YOUR GOAL: In the data below, find every line with the word "round" and copy it out.

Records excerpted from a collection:

☆ ☆ ☆ ☆

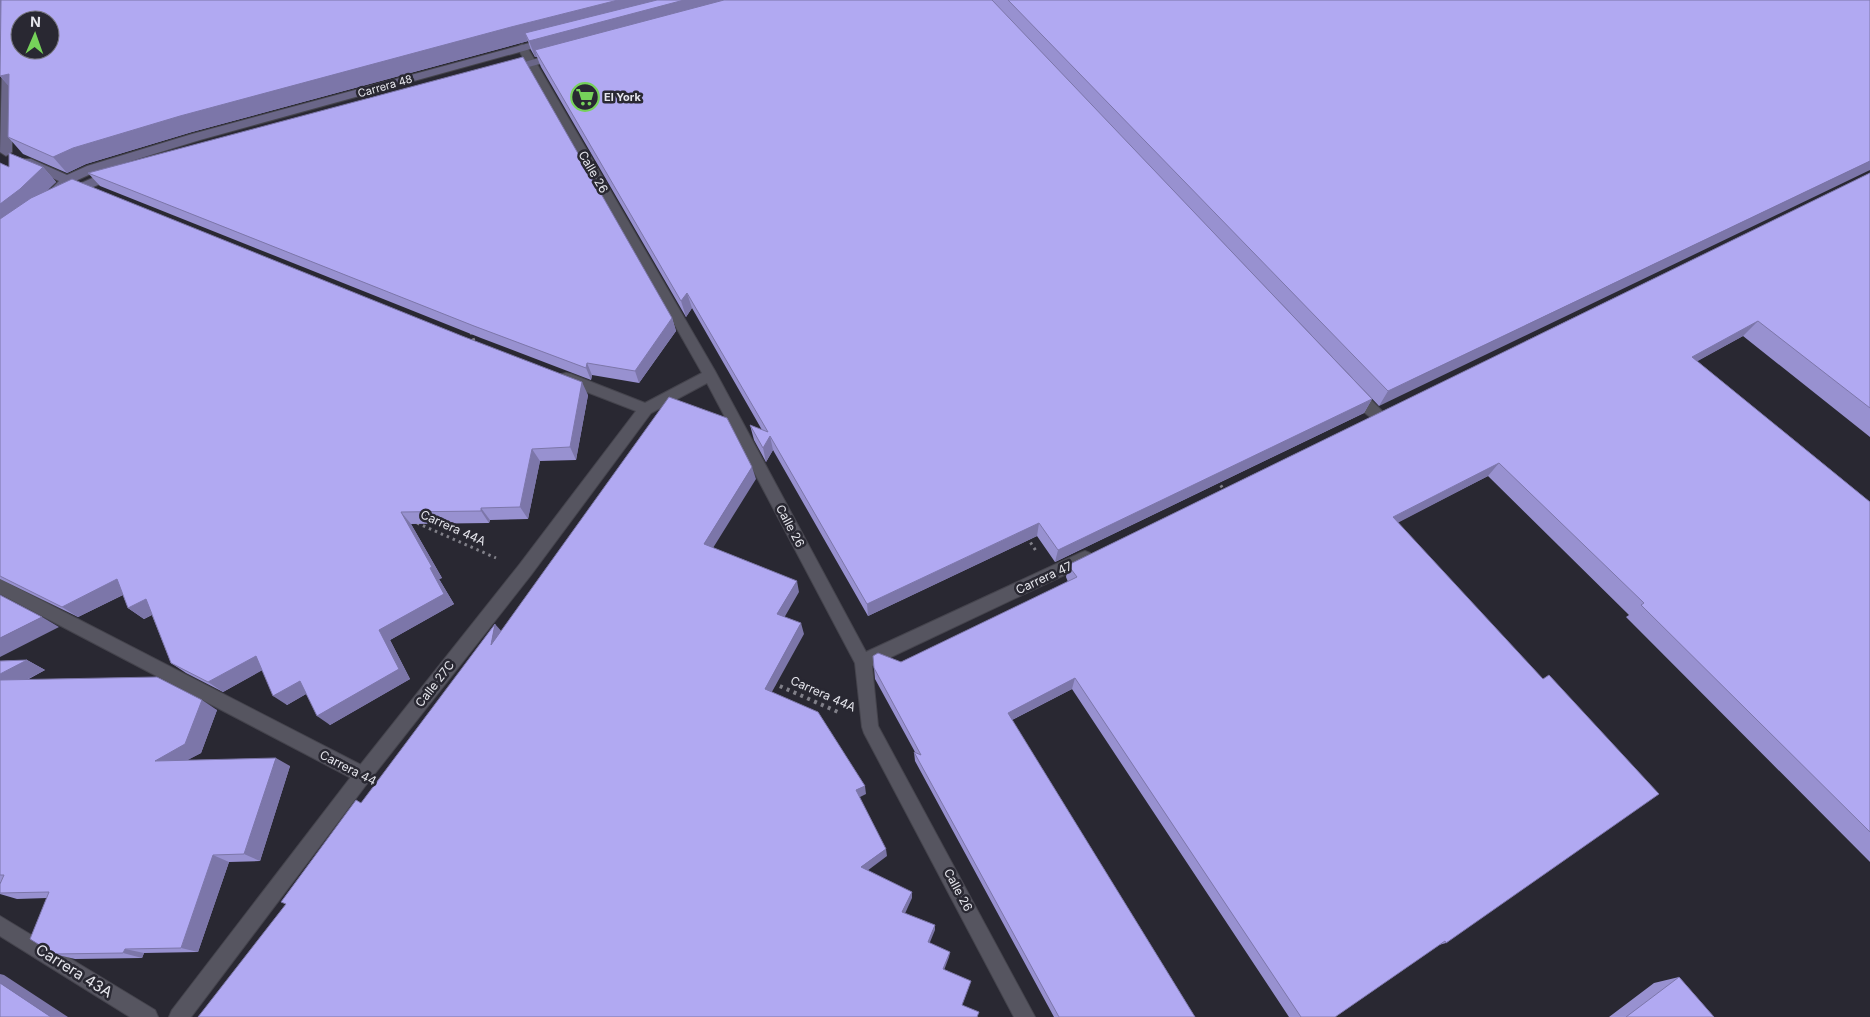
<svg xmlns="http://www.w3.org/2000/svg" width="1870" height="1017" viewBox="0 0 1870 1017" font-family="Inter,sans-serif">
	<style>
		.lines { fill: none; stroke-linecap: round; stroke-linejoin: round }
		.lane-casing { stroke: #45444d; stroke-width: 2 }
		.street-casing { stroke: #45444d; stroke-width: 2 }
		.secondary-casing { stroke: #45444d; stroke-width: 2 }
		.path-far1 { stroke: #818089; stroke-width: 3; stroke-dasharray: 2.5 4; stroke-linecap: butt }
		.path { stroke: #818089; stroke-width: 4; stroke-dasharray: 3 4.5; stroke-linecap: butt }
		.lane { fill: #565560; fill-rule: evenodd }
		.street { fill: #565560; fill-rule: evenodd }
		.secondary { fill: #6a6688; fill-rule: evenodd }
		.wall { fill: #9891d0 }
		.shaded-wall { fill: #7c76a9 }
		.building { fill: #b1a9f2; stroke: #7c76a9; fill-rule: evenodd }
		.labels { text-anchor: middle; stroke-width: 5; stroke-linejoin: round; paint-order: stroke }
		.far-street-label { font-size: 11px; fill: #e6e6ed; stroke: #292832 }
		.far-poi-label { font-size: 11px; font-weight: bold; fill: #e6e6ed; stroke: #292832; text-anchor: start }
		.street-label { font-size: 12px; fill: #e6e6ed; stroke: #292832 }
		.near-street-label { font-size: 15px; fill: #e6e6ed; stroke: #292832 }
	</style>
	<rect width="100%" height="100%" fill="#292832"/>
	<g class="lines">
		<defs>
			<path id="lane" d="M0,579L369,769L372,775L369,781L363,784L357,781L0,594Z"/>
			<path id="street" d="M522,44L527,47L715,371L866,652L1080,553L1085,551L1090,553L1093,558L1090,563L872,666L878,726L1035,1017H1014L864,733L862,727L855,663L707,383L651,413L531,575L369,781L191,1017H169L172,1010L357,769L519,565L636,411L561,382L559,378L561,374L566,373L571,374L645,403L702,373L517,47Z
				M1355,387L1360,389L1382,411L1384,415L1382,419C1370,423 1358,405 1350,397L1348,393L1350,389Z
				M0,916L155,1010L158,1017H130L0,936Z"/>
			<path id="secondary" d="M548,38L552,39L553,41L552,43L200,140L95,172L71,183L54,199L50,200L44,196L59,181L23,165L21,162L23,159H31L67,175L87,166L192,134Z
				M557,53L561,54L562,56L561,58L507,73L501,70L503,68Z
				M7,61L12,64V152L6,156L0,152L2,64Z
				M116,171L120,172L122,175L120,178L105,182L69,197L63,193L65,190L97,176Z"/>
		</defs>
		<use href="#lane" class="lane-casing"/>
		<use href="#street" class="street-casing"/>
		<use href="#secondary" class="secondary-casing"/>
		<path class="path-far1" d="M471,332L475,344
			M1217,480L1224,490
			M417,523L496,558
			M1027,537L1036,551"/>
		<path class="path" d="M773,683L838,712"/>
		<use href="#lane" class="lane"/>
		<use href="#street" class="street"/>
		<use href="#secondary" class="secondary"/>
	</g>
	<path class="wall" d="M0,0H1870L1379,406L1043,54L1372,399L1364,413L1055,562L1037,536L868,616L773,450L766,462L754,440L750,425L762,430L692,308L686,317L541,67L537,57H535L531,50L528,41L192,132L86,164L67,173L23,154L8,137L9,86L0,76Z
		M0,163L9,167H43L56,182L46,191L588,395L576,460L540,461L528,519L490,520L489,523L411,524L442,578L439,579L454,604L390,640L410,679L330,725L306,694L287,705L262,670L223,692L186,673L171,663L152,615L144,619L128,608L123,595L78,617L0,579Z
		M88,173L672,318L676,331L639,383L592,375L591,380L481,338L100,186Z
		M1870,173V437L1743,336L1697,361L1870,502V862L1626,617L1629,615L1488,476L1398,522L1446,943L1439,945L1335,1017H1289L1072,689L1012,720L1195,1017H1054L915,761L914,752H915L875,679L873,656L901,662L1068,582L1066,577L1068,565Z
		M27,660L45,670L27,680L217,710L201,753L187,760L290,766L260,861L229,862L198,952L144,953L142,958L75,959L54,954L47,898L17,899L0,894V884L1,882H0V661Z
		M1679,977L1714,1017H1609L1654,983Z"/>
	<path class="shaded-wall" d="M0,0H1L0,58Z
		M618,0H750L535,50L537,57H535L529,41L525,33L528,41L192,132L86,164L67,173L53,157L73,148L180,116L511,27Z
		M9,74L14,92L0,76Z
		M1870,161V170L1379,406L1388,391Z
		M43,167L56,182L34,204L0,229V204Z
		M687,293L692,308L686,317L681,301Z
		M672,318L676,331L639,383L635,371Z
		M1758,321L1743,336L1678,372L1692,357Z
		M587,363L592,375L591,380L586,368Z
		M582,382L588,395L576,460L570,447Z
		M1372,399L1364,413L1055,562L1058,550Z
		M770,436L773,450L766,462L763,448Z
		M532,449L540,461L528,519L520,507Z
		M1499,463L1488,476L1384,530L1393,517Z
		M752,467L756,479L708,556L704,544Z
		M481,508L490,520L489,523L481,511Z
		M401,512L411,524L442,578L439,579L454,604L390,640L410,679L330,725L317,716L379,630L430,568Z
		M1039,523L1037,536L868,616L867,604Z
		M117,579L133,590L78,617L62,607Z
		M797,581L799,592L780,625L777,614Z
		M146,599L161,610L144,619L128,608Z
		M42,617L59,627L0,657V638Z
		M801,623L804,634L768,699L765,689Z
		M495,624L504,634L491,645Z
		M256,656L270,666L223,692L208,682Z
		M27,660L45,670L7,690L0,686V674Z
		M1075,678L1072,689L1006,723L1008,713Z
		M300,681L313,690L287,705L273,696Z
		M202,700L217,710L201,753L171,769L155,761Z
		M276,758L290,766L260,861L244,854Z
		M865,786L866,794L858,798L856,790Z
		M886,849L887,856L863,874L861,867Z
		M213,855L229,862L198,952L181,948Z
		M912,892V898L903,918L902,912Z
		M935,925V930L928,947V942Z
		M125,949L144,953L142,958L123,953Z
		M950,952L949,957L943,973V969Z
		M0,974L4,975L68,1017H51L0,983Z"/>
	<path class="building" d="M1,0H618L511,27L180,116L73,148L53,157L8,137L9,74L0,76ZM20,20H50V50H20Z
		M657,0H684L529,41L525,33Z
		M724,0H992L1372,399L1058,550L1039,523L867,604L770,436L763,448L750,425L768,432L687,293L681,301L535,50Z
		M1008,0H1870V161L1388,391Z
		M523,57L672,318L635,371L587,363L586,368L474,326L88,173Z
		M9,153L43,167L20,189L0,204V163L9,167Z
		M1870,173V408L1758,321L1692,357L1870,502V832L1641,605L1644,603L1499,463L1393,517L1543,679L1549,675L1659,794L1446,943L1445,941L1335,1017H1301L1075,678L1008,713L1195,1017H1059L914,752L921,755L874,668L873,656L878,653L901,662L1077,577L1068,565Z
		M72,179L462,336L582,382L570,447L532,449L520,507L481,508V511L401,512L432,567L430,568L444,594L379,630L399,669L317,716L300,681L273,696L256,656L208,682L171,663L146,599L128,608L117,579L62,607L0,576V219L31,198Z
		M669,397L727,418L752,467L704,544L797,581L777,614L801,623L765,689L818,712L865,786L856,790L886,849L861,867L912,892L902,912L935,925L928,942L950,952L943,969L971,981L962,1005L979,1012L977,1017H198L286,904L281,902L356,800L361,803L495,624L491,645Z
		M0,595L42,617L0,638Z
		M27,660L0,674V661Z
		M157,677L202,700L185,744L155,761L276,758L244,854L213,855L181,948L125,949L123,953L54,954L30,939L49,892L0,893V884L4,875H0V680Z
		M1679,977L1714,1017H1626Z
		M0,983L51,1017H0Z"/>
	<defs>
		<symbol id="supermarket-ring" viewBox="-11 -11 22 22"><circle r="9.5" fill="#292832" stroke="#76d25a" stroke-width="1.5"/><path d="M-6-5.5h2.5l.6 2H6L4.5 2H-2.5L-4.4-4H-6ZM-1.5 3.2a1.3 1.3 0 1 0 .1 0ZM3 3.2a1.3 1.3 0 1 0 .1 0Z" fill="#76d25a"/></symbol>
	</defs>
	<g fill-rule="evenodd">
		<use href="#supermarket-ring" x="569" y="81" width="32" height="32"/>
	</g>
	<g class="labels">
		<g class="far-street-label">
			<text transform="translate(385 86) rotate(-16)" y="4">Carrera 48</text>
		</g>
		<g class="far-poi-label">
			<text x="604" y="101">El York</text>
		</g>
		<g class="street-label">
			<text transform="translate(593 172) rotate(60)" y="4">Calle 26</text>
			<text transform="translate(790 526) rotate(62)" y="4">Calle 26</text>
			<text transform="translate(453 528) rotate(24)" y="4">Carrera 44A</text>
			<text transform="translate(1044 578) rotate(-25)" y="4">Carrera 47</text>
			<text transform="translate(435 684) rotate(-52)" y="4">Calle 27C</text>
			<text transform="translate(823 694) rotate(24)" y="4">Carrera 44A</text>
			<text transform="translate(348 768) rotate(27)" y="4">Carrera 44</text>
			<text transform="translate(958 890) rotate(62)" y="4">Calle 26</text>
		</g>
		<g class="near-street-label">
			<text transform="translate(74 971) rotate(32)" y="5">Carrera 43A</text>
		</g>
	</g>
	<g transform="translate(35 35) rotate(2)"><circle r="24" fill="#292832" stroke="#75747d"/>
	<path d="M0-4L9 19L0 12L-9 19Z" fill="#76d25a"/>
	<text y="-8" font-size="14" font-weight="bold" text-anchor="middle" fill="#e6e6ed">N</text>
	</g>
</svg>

☆ ☆ ☆ ☆

ANSWER FOR THE TASK:
		.lines { fill: none; stroke-linecap: round; stroke-linejoin: round }
		.labels { text-anchor: middle; stroke-width: 5; stroke-linejoin: round; paint-order: stroke }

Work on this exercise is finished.